Que dire aussi de ce texte écrit par le Libanais Faris Chidyaq en 1855 : "Comment peux-tu accepter de ne pas te rendre dans la patrie d’une langue étrangère, dans le foyer d’une pensée différente de la tienne ? Le béret de l’étranger abrite peut-être des pensées et des réflexions qui n’ont jamais effleuré le dessous de ton nez : il se peut qu’elles te fassent méditer, qu’elles suscitent en toi l’envie de connaître le cerveau qui les abrite" ? Enfin, sur un autre registre, histoire sans doute de corriger quelques strabisme historico-culturel et d’être plus attentif aux mouvements de la vie qui de l’autre côté de la Méditerranée agitent aussi les sociétés et les hommes : "On ne peut indéfiniment vivre sur une culture du passé transformée en folklorité pour touriste […] et se dire qu’on a la culture. Oui, il faut sauver ce patrimoine. Mais il faut également aider la jeunesse qui s’exprime à mieux parfaire ses armes intellectuelles, à poser les bases d’une culture actuelle (…)" dixit le Marocain Mohammed Khaïr-Eddine.

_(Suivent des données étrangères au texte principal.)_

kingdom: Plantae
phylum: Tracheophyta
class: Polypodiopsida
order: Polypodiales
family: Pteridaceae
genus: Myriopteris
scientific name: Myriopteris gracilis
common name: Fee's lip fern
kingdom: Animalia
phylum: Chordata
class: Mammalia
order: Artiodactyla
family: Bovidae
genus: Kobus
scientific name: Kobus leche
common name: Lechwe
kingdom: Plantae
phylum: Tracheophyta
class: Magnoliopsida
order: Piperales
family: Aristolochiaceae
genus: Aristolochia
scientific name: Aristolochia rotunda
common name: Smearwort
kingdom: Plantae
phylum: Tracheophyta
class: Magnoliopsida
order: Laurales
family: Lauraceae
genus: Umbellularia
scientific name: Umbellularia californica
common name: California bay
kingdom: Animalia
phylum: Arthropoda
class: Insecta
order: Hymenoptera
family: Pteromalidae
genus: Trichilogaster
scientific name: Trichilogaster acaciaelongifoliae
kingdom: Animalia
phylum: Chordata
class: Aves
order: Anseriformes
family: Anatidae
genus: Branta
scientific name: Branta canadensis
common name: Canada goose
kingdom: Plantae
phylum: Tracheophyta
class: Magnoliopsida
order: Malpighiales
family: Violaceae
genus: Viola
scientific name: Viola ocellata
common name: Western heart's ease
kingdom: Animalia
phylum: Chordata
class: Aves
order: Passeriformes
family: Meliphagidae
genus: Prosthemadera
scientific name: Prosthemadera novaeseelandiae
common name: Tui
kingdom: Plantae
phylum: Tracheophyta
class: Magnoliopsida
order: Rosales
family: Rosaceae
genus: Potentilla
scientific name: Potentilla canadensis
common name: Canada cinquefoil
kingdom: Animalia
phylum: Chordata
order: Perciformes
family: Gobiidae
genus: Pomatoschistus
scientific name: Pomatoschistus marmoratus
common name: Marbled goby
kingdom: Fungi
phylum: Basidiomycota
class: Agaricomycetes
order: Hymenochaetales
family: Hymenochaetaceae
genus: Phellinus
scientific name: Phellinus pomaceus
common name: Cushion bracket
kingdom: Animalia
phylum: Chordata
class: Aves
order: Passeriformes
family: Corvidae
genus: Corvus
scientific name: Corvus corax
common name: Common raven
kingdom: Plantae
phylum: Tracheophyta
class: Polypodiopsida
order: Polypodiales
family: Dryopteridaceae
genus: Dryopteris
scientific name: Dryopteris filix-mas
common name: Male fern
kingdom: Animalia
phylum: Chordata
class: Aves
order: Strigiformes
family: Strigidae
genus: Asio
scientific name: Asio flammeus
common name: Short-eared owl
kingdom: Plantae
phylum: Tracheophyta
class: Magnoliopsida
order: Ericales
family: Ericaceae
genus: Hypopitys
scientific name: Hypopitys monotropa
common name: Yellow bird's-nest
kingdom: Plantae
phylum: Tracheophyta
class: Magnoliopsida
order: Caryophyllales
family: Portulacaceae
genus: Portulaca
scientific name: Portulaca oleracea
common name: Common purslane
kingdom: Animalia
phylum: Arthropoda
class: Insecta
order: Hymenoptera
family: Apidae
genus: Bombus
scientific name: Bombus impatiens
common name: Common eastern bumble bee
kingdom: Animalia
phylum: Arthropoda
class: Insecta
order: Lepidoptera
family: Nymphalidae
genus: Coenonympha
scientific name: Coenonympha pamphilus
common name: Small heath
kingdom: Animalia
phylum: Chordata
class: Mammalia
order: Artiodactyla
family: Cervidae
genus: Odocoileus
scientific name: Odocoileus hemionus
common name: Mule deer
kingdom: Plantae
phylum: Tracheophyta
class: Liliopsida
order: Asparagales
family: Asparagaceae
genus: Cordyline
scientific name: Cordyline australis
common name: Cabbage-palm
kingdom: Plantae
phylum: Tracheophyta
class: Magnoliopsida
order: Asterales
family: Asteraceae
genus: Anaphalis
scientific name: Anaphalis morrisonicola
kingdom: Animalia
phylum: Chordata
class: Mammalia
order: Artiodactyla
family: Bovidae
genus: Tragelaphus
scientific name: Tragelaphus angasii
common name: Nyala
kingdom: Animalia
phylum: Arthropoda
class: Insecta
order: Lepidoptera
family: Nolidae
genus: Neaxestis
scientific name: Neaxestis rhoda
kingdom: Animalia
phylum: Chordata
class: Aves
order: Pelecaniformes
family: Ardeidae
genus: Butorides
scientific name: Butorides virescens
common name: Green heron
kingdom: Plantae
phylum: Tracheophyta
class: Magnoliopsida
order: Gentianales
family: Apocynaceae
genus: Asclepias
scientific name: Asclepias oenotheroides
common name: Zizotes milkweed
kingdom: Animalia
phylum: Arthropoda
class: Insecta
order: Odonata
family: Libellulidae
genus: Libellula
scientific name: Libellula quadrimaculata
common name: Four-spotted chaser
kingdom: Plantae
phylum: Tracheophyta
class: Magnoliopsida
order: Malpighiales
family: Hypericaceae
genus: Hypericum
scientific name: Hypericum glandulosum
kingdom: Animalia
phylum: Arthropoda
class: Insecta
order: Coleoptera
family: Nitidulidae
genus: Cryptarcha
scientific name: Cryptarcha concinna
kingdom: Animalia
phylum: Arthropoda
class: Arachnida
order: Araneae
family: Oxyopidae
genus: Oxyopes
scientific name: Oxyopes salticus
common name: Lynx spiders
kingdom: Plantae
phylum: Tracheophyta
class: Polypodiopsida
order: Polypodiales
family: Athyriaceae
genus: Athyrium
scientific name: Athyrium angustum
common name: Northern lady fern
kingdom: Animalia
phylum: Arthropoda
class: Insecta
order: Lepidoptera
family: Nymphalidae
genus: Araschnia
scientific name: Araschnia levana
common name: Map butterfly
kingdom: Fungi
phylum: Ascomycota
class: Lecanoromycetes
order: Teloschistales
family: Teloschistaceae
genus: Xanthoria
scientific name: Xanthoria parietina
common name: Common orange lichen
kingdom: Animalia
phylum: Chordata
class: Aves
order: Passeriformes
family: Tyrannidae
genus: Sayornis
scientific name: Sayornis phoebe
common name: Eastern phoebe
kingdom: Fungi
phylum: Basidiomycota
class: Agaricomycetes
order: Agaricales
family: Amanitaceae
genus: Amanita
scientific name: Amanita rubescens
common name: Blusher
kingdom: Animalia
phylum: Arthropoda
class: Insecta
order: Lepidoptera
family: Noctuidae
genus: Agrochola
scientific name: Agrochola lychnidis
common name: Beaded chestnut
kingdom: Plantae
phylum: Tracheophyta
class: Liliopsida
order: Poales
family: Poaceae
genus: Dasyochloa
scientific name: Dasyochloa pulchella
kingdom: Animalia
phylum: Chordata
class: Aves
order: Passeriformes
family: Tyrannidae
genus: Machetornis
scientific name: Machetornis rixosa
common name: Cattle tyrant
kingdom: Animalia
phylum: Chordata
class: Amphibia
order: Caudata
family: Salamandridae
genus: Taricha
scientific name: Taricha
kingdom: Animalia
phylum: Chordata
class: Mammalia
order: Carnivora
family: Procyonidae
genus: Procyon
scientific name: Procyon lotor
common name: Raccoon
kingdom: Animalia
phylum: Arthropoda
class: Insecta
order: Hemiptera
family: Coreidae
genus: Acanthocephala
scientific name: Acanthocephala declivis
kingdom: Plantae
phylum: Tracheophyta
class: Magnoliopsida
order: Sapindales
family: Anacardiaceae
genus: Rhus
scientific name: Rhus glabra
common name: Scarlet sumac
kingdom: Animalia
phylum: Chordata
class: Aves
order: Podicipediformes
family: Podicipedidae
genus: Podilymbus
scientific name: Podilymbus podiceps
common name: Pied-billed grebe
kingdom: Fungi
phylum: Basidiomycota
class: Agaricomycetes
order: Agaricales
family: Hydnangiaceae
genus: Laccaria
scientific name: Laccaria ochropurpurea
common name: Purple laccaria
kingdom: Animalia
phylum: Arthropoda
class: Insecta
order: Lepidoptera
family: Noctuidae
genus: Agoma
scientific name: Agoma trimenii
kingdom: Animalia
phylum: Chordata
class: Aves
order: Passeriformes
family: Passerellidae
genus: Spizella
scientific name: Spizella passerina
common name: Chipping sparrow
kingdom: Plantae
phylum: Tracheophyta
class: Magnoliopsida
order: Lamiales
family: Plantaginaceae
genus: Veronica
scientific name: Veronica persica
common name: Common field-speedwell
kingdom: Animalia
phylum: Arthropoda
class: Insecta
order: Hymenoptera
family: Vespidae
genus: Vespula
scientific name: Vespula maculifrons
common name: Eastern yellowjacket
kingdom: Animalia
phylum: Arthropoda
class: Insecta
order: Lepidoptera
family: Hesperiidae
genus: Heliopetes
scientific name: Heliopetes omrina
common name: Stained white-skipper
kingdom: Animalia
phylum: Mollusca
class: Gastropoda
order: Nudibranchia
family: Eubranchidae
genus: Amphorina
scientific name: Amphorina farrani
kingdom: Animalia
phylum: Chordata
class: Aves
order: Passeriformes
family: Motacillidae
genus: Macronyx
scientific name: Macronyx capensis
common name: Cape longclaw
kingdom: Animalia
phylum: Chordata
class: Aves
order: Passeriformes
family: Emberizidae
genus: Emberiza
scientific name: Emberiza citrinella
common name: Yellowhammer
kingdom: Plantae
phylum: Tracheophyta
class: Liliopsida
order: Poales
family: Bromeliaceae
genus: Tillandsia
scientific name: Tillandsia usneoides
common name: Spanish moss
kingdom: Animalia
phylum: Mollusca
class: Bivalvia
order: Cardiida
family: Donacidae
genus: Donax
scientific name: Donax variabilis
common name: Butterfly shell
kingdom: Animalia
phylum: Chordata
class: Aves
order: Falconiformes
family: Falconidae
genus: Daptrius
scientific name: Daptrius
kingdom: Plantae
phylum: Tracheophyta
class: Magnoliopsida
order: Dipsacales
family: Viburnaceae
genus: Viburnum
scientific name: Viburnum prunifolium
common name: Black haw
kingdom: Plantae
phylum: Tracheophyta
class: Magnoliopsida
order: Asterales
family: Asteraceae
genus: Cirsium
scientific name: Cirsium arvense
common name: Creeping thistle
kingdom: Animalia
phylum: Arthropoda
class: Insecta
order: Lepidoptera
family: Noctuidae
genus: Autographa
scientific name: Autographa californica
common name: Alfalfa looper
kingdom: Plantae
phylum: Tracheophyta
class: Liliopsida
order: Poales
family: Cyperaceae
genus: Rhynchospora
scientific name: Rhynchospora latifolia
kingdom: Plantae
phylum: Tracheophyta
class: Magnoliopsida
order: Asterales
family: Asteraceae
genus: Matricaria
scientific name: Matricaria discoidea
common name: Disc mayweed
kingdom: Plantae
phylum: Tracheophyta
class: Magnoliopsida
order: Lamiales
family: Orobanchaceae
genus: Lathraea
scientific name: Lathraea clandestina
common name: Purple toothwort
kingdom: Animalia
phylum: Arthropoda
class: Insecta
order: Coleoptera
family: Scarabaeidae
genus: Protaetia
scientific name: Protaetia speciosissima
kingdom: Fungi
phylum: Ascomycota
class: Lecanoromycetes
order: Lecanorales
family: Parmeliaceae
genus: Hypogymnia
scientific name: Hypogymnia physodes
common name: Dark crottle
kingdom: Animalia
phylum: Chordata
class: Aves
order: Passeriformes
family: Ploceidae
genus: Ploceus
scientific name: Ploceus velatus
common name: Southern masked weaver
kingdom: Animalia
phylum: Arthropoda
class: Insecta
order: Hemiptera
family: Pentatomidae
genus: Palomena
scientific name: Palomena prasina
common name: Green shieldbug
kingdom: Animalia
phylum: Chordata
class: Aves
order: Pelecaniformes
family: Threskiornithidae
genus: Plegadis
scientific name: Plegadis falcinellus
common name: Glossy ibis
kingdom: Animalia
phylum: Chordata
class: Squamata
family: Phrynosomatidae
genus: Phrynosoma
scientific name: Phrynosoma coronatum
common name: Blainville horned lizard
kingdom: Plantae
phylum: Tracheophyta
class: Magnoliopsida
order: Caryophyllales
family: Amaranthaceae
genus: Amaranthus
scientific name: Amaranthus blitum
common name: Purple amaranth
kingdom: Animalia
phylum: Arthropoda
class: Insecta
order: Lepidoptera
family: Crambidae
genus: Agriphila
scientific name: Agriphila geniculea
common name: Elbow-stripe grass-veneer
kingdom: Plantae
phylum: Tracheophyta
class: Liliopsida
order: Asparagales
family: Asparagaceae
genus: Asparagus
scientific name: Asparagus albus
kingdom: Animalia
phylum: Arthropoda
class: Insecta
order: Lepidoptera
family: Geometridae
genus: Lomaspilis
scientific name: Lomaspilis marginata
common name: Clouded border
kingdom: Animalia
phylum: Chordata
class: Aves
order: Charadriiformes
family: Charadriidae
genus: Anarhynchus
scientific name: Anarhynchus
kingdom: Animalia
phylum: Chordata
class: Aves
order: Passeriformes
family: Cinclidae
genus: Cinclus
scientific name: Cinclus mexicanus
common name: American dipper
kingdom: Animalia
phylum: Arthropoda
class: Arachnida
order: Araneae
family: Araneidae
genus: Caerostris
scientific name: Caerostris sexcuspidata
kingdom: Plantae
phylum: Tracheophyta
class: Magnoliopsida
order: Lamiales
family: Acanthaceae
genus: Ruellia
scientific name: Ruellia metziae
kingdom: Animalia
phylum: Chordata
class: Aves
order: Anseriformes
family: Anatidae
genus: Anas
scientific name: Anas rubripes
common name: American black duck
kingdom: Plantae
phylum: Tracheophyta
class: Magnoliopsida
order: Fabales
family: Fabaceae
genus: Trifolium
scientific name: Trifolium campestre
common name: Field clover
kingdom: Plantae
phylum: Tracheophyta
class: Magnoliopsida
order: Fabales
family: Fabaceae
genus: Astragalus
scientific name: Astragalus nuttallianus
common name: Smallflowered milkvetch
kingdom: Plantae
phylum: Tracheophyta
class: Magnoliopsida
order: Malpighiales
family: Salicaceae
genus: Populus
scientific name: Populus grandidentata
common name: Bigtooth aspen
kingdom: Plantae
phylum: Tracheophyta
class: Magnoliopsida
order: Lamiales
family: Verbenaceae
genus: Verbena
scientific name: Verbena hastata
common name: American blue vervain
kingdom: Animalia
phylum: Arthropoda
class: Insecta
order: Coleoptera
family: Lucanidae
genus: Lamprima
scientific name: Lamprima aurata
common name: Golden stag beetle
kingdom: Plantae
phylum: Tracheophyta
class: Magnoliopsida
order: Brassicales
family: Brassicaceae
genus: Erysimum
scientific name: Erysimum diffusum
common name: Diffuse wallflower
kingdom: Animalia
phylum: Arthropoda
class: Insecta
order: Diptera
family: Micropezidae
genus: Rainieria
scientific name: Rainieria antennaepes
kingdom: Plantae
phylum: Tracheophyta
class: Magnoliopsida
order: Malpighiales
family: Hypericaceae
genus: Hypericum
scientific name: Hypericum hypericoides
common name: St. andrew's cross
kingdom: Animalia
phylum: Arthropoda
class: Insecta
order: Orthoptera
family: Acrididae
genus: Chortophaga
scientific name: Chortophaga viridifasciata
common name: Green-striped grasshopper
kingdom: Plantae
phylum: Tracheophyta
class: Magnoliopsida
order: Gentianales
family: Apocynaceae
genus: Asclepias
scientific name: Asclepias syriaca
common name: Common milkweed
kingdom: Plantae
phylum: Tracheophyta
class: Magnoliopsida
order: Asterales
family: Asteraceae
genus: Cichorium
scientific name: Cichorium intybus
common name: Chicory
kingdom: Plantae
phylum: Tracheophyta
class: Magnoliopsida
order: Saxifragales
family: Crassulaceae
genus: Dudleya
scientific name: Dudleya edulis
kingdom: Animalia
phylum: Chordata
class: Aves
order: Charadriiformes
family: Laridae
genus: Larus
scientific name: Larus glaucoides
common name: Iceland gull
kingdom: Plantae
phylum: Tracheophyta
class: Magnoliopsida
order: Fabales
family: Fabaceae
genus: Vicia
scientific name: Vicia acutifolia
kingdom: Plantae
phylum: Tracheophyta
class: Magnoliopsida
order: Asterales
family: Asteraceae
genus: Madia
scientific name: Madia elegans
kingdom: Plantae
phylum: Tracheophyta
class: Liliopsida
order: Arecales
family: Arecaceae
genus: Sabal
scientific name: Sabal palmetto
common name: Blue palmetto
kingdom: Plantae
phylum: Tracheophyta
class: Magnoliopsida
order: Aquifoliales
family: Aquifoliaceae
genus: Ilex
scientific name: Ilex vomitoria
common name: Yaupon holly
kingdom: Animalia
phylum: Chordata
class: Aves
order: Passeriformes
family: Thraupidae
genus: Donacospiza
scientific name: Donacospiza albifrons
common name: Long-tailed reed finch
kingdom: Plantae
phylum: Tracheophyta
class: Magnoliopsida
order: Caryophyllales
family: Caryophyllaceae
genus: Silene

Ce ne sont pas les citations qui manquent ici. Cette anthologie rassemble pas moins de soixante auteurs méditerranéens, dont les textes ici colligés virevoltent autour d’un axe qui a pour nom l’exil, les migrations, la découverte de l’Autre et du monde mais aussi la nostalgie, la perte, l’absence, l’exploitation ou le mépris, les bifurcations sans retour, les regrets et les silences. Cette pérégrination dans l’univers des migrations, bivouaque un temps du côté des nationalismes sourcilleux et acariâtres qui, au lendemain des indépendances, eurent vite fait de réduire au silence ou de rejeter celles et ceux dont la seule présence rappelait que l’histoire de ces sociétés commençait bien avant le VIIe siècle et ne s’arrêtait pas une fois la liberté recouvrée sur d’autres envahisseurs. Où se situent alors l’absence et le manque ?
Salim Jay introduit chacun des extraits par quelques lignes utiles et plaisantes. Faris Chidyaq (1855) ouvre le bal et François Cavanna (2011) le referme. Entre, défilent des Grecs (Cavafy, Tsirkas, Alexakis…), des Algériens (Boudjedra, Yacine, Djemaï, Lakhous…), des Espagnols (Chirbes, Goytisolo, Vasquez, Fajardo…), des Egyptiens (Cossery, Hussein, Ibrahim), des Turcs et autres Italiens, sans oublier quelques plumes nationales : de Clavel à Delphine Coulin en passant par Marie N’Diay, Ahmed Kalouaz, Robert Solé ou Hélène Cixous.
Journaliste, spécialiste des littératures de la migration, des littératures arabes et maghrébines, Salim Jay est aussi écrivain et l’auteur notamment de Embourgeoisement immédiat et de Victoire partagée (La Différence, 2006 et 2008). Dans l’introduction, il écrit : "Émigrer, c’est d’abord, souvent, être regardé, évité, se cacher des autres ou bien être accueillis par eux, à moins qu’ignoré voire conspué. C’est trop souvent de nos jours avoir traversé l’enfer pour aboutir en centre de rétention : mais émigrer, c’est aussi et plus souvent qu’on ne veut désormais l’entendre dire, être apprécier de ceux parmi lesquels on vit et les apprécier, tout en participant à la vie matérielle et intellectuelle du pays natal, plus efficacement que beaucoup ne l’imaginent".

Mustapha Harzoune

Salim Jay, Littératures méditerranéennes et horizons migratoires. Une anthologie, Édition Séguier, 2011, 386 pages, 22€.